Run by a small but passionate team based in Nagercoil, EnChipsu has been making waves in the snack industry. “Uma is our skilled packaging design expert. With her vast experience and keen eye for detail, she has helped us create packaging solutions that ensure our delicious chips reach our customers with minimal to no damage. Vishnu ensures that every bag of chips is carefully packaged and delivered to our customers with the utmost care. Murugan, the man behind the taste of chips at EnChipsu, has 40 years of experience in the field. He is a true master of his craft, blending the perfect combination of spices and crunch to create a snacking experience that is second to none. It’s this collaborative effort that makes us a close-knit family rather than just a team,” Viswa admits.

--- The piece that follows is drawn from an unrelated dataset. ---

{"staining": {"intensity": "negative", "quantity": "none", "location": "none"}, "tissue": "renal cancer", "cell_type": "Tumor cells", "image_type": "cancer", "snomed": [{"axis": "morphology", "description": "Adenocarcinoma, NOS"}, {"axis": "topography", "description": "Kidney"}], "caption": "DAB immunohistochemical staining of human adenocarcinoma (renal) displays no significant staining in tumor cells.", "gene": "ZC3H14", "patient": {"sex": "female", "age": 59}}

Chipping in for the comfort food

The brand’s journey has been a rollercoaster of obstacles and opportunities. Lack of capital, limited support for entrepreneurship in Tier 2 and 3 districts, and the stigma associated with starting a business have been obstacles that they have had to overcome. The government’s GST policies  and the time-consuming process of obtaining FSSAI certificates have also posed challenges for them. “The complexity of the government’s GST policy poses challenges for businesses due to multiple tax rates, compliance burdens, technology requirements, regulatory changes, and awareness gaps, making it difficult for businesses to comply effectively. On the one hand it seems promising to notice that the government has come up with plenty of schemes recently to support entrepreneurs. But we really need someone to walk us through them and decode them for simple understanding. Otherwise most of us are not aware of how to make the best use of them,” explains Viswanathan.

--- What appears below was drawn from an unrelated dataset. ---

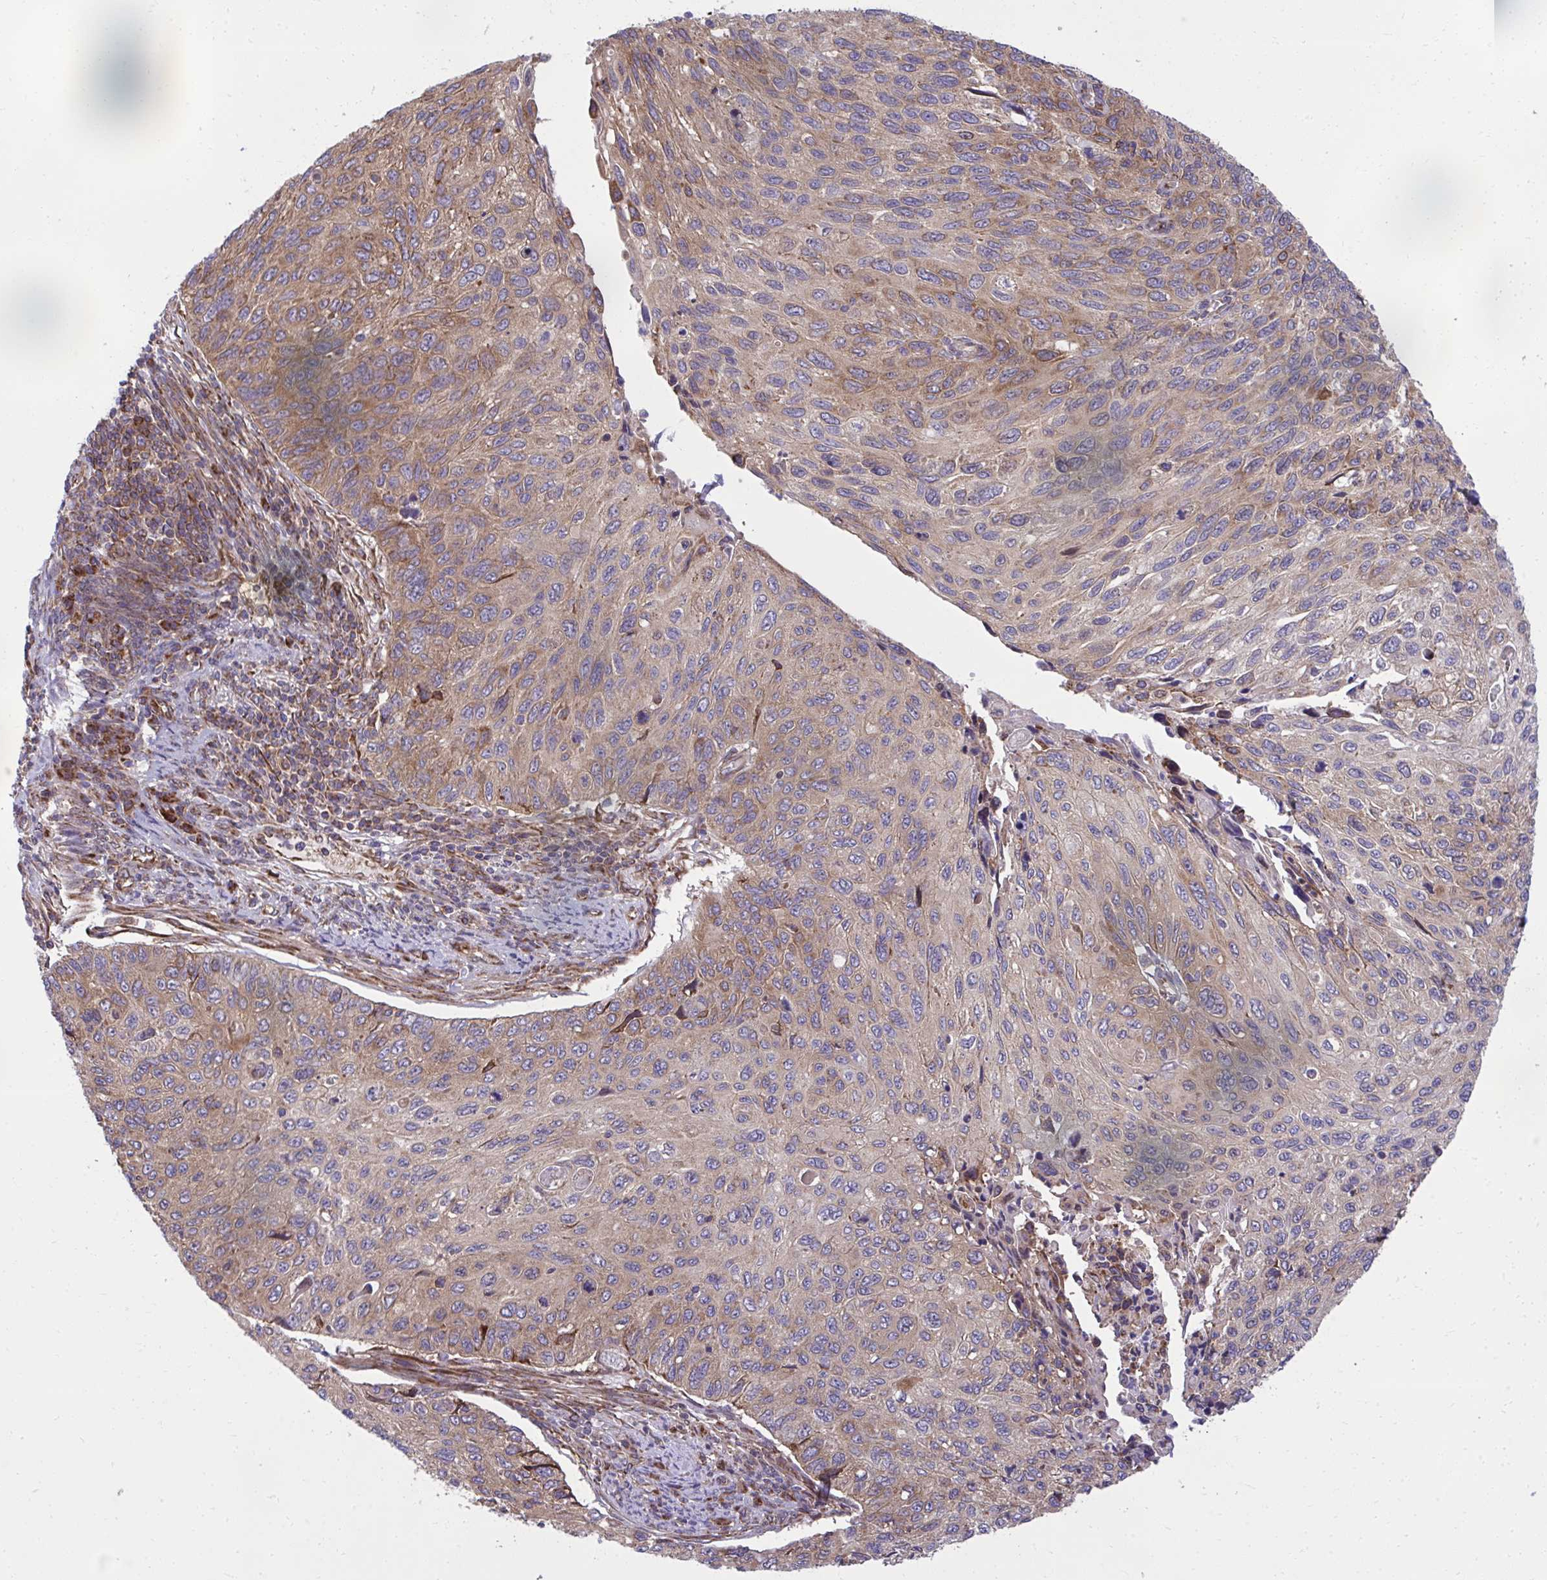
{"staining": {"intensity": "moderate", "quantity": "25%-75%", "location": "cytoplasmic/membranous"}, "tissue": "cervical cancer", "cell_type": "Tumor cells", "image_type": "cancer", "snomed": [{"axis": "morphology", "description": "Squamous cell carcinoma, NOS"}, {"axis": "topography", "description": "Cervix"}], "caption": "Human cervical squamous cell carcinoma stained with a brown dye displays moderate cytoplasmic/membranous positive staining in approximately 25%-75% of tumor cells.", "gene": "NMNAT3", "patient": {"sex": "female", "age": 70}}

Against all odds, EnChipsu remains determined to improve its marketing strategies, study its audience, and learn from the community of entrepreneurs already in the business. They acknowledge that the direct-to-consumer model is a different category that takes time to build a brand image, and surviving in this competitive industry is a milestone in itself. They are also keen on improving their packaging to extend the shelf life of their products and enhance their brand recognition.

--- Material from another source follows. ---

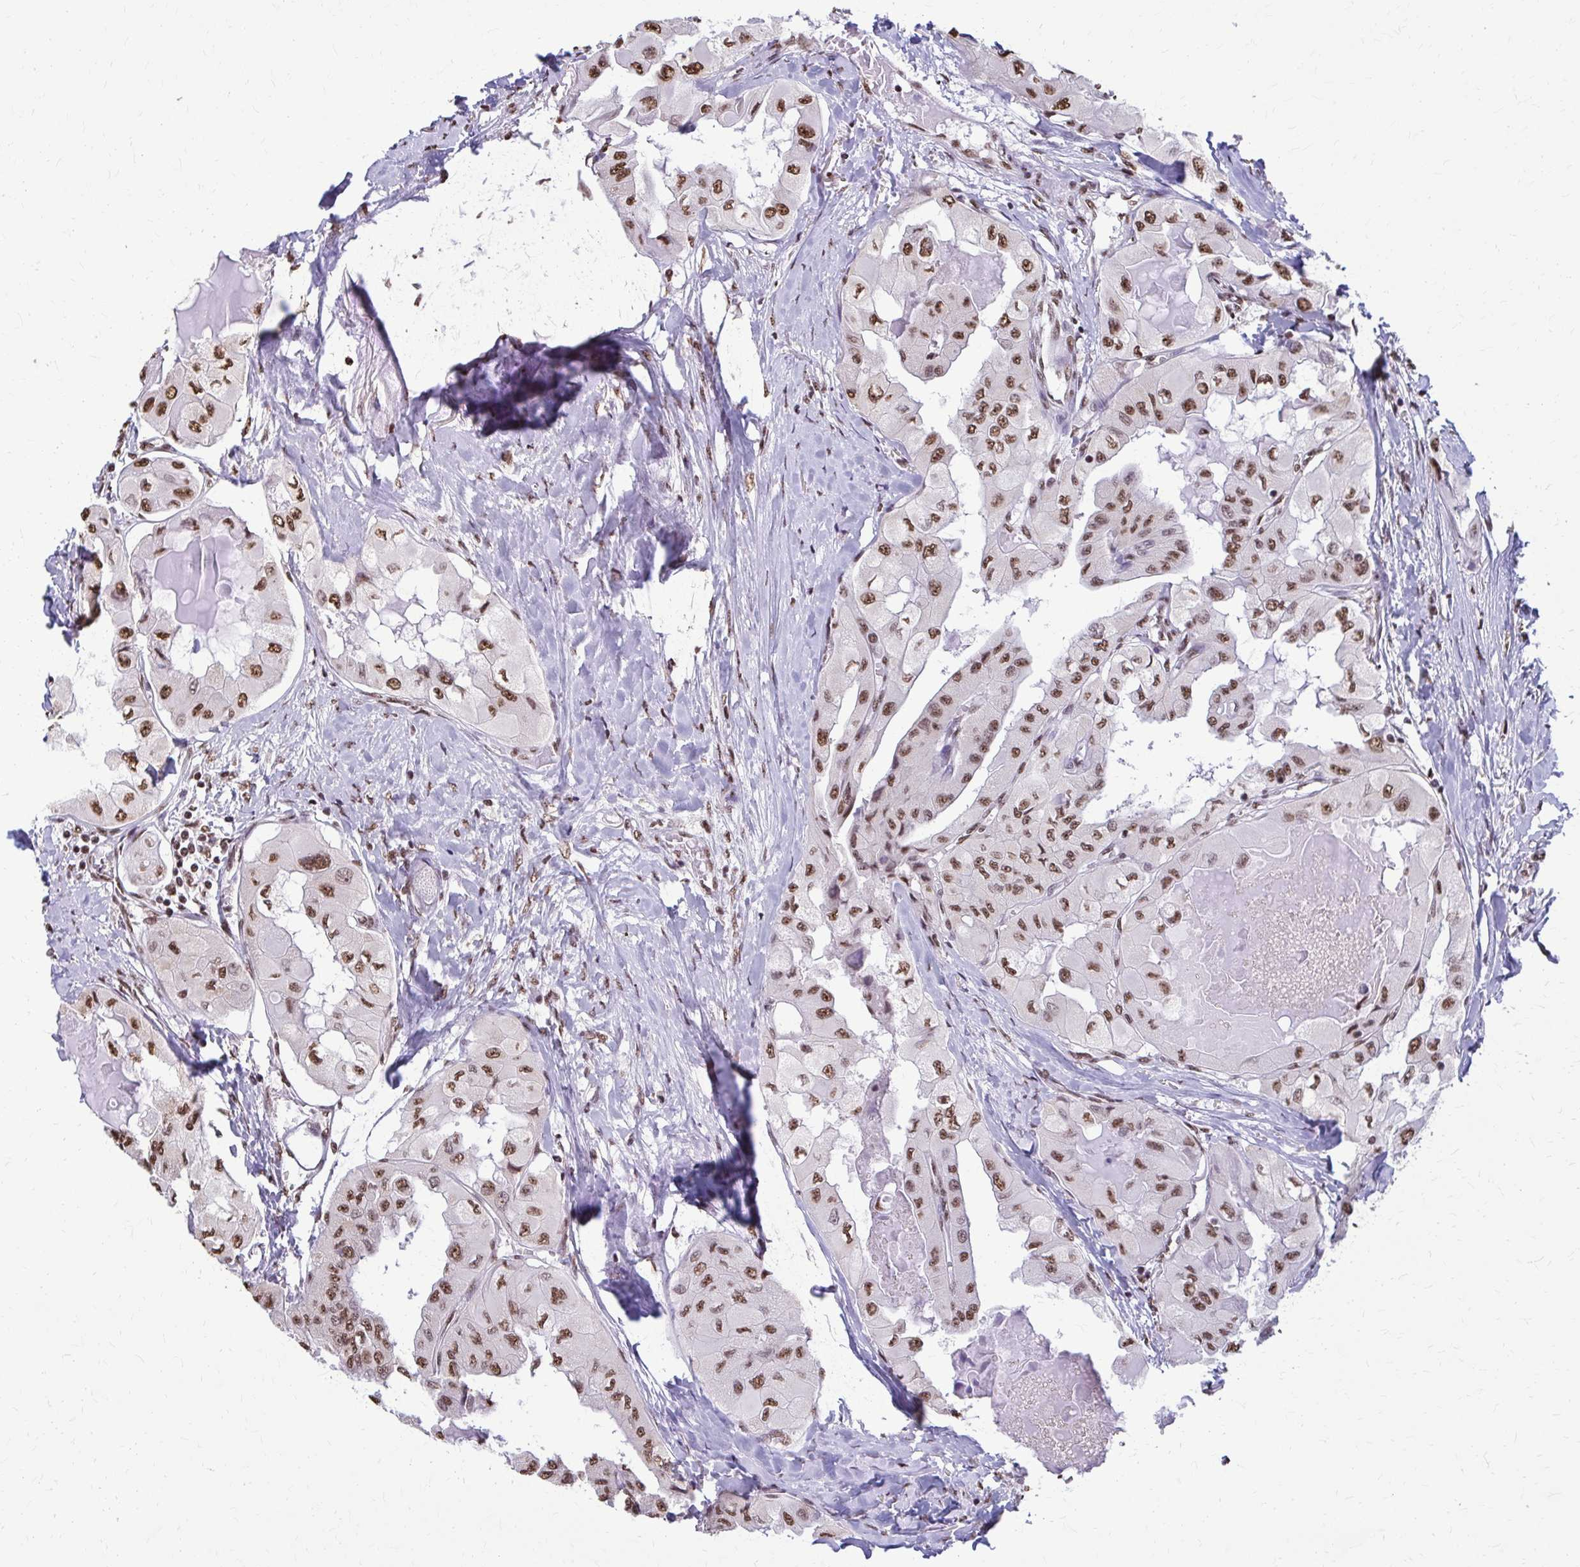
{"staining": {"intensity": "moderate", "quantity": ">75%", "location": "nuclear"}, "tissue": "thyroid cancer", "cell_type": "Tumor cells", "image_type": "cancer", "snomed": [{"axis": "morphology", "description": "Normal tissue, NOS"}, {"axis": "morphology", "description": "Papillary adenocarcinoma, NOS"}, {"axis": "topography", "description": "Thyroid gland"}], "caption": "Immunohistochemical staining of human thyroid cancer demonstrates medium levels of moderate nuclear protein expression in about >75% of tumor cells.", "gene": "SNRPA", "patient": {"sex": "female", "age": 59}}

The name EnChipsu holds a special meaning for them, as it represents a sense of belongingness and emotional connection. The team believes that customers should buy their products only if they genuinely enjoy them. “A problem we small businesses grapple with is the Cash on Delivery Option. It can be a disadvantage due to increased risk of non-payment, higher operational costs, limited scalability, delayed payment realisation, and security concerns, which may hinder the brand’s growth and profitability. Second is the rapid dissemination of negative reviews about food products is a concern that requires attention. It would be helpful if people are mindful of their feedback because a lot of effort goes into this business. A single comment can make or break it. A few years down the line, we want ours to be a brand that everybody associates Nendran chips with and that’s all we are striving for,” smiles Viswa.

EnChipsu is a story of passion, pride, and perseverance. The brand has been taking slow but steady steps towards transforming Nagercoil’s Nendran chips from being a local specialty to a global sensation, one delectable bite at a time. “We have customers who are keen to invest. My aim is to eventually open outlets abroad. The present goal is to sustain in the market for at least a decade and make a mark. We have a long way to go,” he signs off.